Hydrogen peroxide (H2O2) is a crucial, eco-friendly oxidizing agent with a wide range of industrial, environmental, and biomedical applications. Traditional production methods, such as the anthraquinone process, face significant challenges in terms of energy consumption and environmental impact. As a sustainable alternative, photocatalytic H2O2 production, driven by solar energy, has emerged as a promising approach. This review discusses the key advancements in photocatalytic H2O2 synthesis, focusing on overcoming challenges such as charge recombination, selectivity for the two-electron oxygen reduction reaction (2e- ORR), and catalyst stability. Recent innovations in photocatalyst design, including high-entropy materials, single-atom catalysts, and covalent organic frameworks (COFs), have significantly enhanced efficiency and stability.
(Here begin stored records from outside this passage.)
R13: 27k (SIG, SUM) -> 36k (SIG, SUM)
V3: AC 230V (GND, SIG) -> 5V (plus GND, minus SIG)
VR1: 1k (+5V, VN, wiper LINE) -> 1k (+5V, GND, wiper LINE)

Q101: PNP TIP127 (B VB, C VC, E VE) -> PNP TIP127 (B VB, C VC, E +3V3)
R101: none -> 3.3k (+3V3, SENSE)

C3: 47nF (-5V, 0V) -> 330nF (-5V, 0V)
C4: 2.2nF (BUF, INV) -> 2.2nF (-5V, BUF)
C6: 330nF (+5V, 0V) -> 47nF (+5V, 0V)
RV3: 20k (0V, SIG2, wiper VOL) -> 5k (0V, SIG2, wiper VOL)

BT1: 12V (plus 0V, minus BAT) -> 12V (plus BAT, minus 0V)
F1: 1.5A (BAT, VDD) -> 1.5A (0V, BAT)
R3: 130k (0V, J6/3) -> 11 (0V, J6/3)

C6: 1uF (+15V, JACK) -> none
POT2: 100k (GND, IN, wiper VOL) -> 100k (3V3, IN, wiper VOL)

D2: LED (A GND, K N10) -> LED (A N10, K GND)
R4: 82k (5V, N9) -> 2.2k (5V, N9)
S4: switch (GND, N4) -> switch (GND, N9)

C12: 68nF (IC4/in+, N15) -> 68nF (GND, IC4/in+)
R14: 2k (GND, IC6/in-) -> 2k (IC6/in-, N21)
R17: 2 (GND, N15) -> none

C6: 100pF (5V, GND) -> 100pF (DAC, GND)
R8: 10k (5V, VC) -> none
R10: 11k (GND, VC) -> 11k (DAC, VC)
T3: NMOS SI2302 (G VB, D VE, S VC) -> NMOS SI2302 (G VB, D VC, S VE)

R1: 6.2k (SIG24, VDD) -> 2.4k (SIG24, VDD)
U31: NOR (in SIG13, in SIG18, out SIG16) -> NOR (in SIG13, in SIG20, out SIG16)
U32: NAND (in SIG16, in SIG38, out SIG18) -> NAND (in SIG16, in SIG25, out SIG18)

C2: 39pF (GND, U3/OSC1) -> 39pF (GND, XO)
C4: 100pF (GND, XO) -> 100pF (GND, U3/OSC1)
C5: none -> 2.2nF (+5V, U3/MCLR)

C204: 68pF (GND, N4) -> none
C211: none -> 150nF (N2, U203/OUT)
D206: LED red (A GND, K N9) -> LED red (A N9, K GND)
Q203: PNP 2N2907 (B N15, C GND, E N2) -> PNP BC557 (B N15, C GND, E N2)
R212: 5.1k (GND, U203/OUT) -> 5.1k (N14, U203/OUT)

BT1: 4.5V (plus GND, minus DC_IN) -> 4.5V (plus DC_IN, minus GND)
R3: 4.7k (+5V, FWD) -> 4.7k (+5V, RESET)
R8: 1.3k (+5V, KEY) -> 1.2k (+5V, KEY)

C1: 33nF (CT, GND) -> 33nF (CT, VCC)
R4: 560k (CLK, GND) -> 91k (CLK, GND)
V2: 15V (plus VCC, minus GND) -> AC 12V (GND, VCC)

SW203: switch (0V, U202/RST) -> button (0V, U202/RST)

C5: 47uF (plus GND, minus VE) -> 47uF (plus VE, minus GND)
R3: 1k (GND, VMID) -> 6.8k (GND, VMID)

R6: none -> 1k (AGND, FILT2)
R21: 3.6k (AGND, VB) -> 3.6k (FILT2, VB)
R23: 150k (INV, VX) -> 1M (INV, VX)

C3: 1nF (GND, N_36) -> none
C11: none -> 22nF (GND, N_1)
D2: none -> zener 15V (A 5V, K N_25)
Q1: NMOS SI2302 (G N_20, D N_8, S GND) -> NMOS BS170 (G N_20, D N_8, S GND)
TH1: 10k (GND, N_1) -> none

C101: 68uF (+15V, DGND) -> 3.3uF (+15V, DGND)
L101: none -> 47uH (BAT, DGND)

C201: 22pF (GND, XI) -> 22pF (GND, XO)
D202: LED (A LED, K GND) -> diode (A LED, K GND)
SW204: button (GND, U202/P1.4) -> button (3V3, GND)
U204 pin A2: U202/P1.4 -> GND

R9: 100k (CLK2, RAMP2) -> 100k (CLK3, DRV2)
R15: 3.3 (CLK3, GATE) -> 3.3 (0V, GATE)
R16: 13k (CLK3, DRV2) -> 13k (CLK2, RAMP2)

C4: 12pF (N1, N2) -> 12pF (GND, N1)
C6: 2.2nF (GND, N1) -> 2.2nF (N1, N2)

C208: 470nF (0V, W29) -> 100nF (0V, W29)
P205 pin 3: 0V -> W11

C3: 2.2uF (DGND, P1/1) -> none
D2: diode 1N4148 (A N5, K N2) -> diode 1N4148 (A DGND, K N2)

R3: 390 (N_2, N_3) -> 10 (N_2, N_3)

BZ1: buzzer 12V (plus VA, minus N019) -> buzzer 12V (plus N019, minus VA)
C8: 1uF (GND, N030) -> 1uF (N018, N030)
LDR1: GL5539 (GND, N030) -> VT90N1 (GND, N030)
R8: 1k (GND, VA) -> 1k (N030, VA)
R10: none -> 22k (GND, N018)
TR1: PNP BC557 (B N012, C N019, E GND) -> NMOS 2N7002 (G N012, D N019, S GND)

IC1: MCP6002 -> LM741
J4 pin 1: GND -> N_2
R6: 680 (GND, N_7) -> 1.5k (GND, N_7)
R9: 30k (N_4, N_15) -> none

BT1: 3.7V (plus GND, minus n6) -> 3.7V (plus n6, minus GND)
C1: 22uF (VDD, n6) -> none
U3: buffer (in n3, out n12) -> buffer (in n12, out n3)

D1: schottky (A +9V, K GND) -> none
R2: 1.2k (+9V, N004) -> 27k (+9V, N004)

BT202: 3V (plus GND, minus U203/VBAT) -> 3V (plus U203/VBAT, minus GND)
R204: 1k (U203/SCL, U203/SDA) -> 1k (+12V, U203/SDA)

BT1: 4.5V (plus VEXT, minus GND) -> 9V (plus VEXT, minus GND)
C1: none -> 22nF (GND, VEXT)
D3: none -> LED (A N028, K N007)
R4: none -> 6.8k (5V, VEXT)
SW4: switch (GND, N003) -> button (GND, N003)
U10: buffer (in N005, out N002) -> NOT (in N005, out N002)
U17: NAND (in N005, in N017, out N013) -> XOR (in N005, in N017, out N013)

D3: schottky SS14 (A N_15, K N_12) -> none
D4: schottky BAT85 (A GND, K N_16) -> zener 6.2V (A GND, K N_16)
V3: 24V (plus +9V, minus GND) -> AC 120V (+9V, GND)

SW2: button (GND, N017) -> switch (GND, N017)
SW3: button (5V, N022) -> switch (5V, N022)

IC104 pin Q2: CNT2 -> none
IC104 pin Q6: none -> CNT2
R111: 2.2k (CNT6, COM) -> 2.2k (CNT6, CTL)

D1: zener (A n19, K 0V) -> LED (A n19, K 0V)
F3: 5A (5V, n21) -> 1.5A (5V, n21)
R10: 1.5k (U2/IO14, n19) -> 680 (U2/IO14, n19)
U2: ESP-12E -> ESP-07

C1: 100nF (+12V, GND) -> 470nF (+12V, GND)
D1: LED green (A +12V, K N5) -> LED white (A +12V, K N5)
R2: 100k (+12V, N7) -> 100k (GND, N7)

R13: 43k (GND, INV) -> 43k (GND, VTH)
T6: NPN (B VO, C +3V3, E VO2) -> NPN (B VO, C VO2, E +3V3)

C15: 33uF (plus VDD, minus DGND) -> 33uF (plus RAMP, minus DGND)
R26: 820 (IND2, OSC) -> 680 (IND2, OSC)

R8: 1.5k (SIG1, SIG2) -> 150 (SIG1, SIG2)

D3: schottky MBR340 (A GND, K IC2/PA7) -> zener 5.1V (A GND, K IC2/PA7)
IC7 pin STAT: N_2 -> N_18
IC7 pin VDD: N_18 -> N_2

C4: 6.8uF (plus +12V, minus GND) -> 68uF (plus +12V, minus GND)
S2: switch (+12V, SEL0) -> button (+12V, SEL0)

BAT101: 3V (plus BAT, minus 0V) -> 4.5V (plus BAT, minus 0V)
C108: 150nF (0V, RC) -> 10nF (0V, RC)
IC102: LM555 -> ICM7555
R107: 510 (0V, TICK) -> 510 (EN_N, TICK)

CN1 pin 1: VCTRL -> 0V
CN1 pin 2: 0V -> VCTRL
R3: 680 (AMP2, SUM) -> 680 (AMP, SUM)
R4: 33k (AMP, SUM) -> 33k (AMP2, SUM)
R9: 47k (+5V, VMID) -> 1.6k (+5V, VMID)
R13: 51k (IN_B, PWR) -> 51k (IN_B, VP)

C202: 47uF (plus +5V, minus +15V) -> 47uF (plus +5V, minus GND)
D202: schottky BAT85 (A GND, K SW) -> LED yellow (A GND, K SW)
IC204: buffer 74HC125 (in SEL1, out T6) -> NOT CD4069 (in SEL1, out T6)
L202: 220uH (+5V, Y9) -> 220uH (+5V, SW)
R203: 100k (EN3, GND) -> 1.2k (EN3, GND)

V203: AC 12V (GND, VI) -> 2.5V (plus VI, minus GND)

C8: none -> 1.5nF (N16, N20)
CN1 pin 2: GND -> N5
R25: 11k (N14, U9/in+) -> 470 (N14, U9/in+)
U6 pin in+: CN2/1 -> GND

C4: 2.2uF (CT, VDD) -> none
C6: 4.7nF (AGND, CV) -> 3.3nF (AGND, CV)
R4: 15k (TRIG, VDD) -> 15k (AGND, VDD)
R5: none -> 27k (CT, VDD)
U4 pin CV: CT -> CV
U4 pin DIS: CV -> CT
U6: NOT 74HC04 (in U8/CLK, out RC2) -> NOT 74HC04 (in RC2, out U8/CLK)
Furthermore, novel strategies for optimizing charge separation, light harvesting, and mass transfer are explored. The integration of artificial intelligence and bioinspired systems holds potential for accelerating progress in this field. This review provides a comprehensive overview of current challenges and cutting-edge solutions, offering valuable insights for the development of scalable, decentralized H2O2 production systems that contribute to a more sustainable future.